--- Records for processing Enclosed Below ---

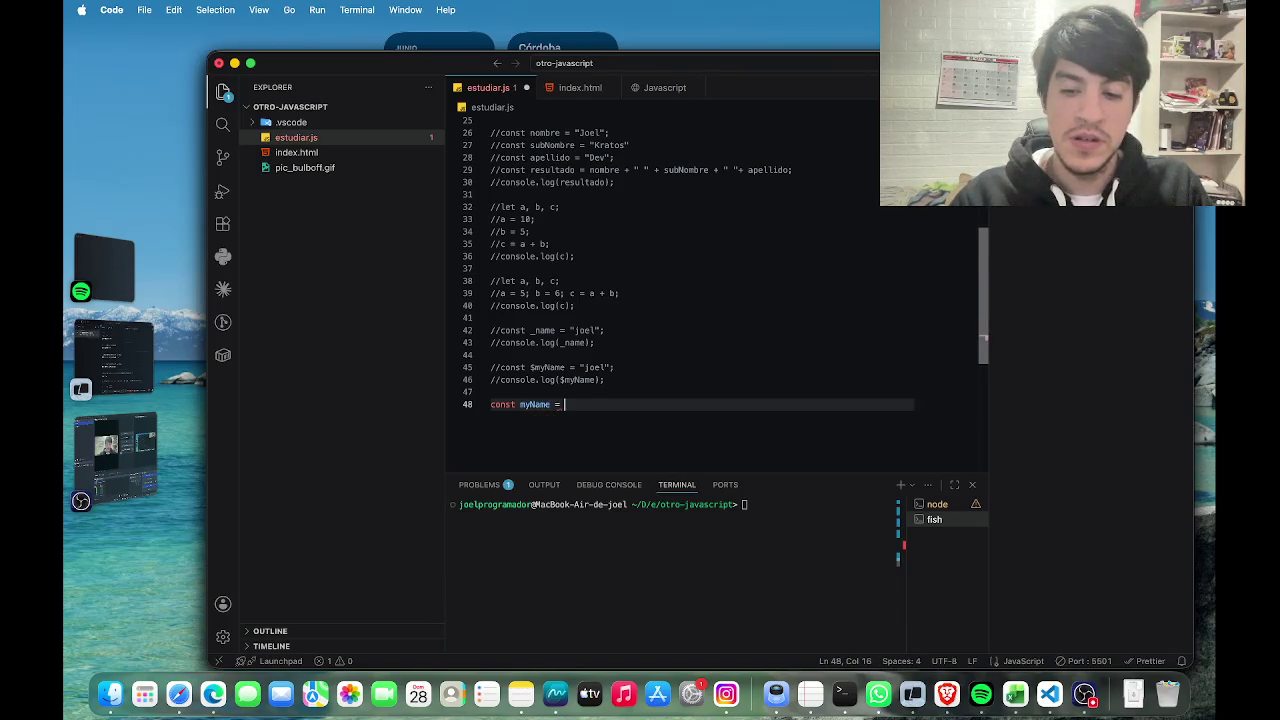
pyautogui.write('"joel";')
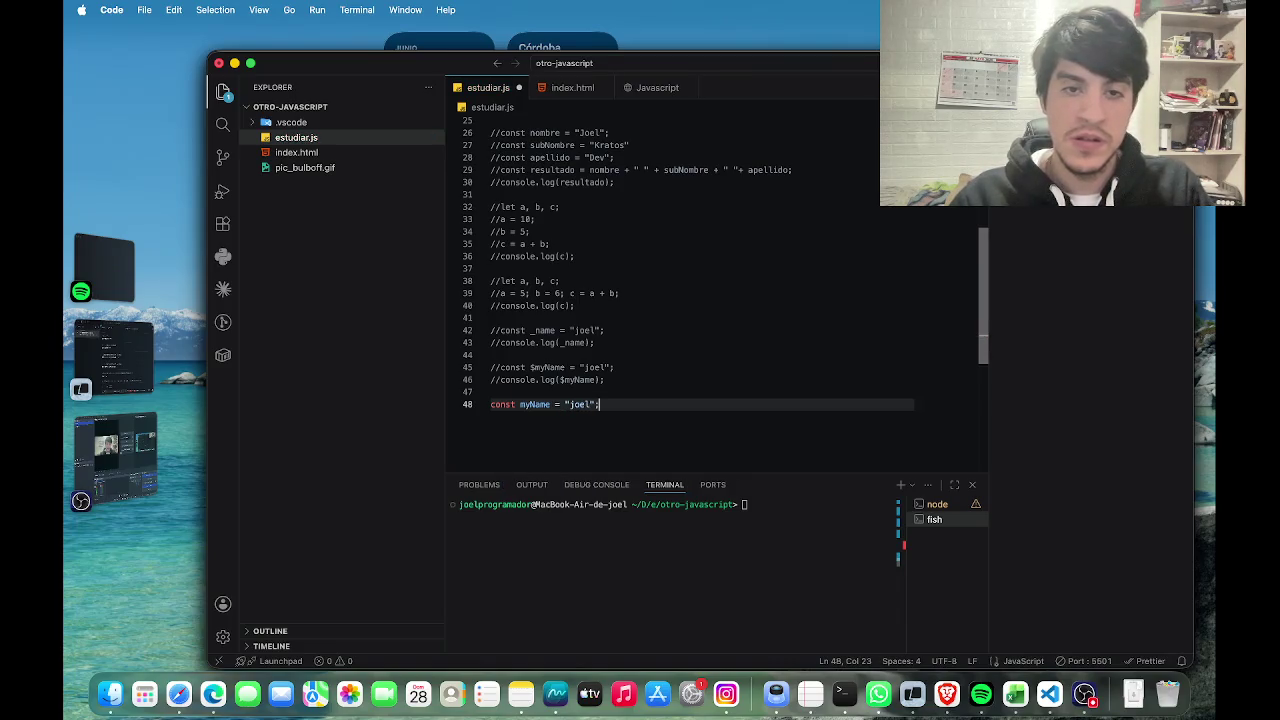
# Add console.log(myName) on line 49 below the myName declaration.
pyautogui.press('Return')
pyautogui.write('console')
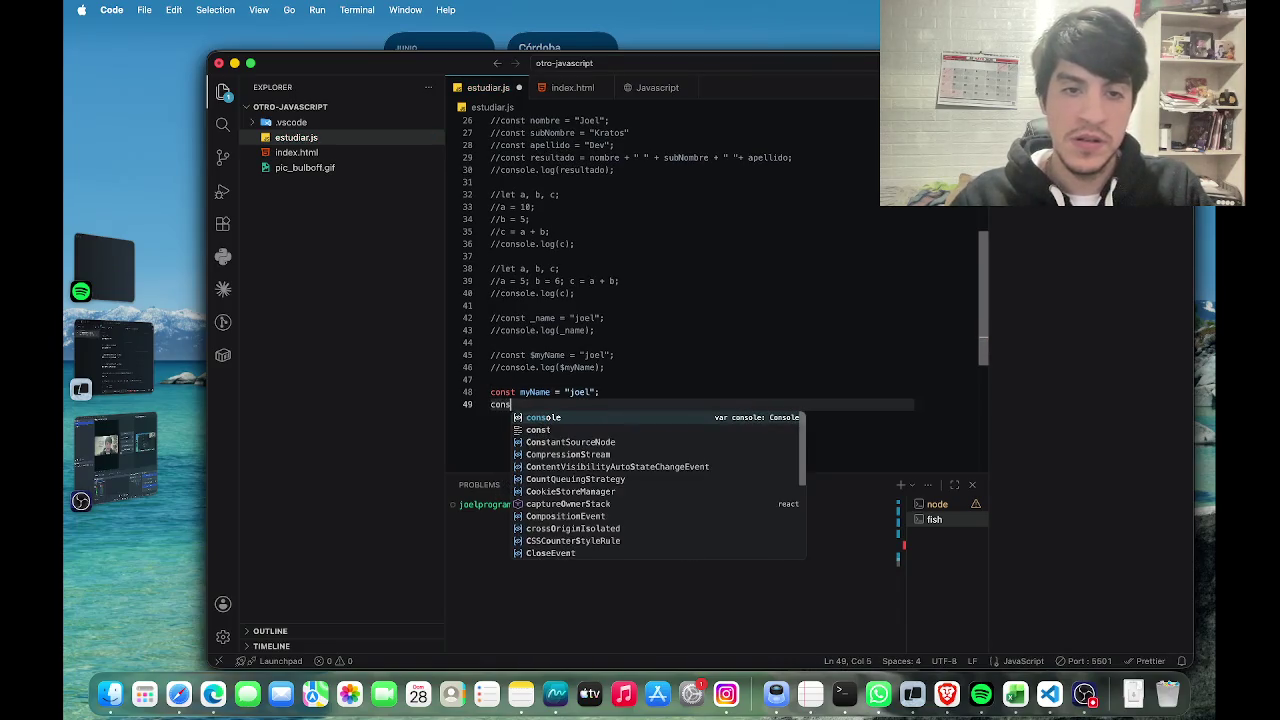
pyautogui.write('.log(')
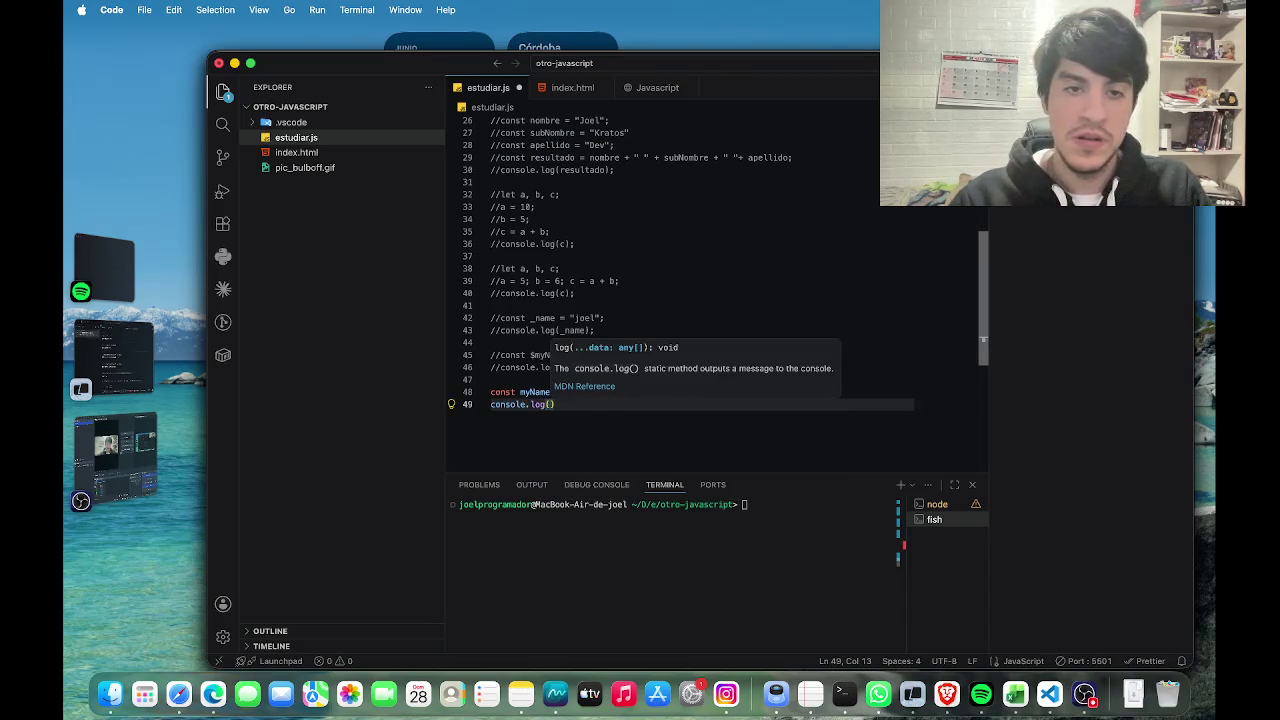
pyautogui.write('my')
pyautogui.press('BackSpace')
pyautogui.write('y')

--- End of Enclosed Records for processing ---

### [Problem details]
Copy down every line of the entries containing the word "pyautogui".

### [Answer to the problem]
pyautogui.write('"joel";')
pyautogui.press('Return')
pyautogui.write('console')
pyautogui.write('.log(')
pyautogui.write('my')
pyautogui.press('BackSpace')
pyautogui.write('y')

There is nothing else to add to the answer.